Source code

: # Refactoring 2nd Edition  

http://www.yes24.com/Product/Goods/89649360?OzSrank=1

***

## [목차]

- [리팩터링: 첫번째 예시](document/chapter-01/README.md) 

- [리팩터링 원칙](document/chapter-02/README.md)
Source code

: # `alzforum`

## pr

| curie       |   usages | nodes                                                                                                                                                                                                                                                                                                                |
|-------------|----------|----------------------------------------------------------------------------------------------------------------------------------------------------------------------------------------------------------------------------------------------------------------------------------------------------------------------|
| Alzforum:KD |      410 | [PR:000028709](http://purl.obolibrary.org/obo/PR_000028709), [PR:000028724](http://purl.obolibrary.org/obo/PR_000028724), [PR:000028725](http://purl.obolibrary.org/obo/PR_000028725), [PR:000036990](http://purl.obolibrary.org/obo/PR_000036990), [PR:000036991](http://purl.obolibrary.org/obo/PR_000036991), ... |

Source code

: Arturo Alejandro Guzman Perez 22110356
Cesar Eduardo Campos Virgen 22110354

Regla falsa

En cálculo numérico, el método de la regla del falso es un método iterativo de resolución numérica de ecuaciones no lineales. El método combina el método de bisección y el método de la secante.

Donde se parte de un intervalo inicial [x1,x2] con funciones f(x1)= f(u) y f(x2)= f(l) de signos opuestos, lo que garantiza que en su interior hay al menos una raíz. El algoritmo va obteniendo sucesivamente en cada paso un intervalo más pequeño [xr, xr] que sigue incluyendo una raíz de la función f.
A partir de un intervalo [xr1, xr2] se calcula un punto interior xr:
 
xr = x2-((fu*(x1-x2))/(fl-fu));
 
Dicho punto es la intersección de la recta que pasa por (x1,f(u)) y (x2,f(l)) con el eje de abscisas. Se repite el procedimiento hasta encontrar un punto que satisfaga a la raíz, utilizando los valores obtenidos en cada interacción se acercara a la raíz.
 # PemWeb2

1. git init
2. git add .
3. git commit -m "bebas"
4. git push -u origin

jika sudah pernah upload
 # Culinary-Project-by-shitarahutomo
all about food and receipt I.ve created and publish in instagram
....
Wherever the string "http" appears in the data above, copy the line it sits in.

#### [RESPONSE AREA]
http://www.yes24.com/Product/Goods/89649360?OzSrank=1
| Alzforum:KD |      410 | [PR:000028709](http://purl.obolibrary.org/obo/PR_000028709), [PR:000028724](http://purl.obolibrary.org/obo/PR_000028724), [PR:000028725](http://purl.obolibrary.org/obo/PR_000028725), [PR:000036990](http://purl.obolibrary.org/obo/PR_000036990), [PR:000036991](http://purl.obolibrary.org/obo/PR_000036991), ... |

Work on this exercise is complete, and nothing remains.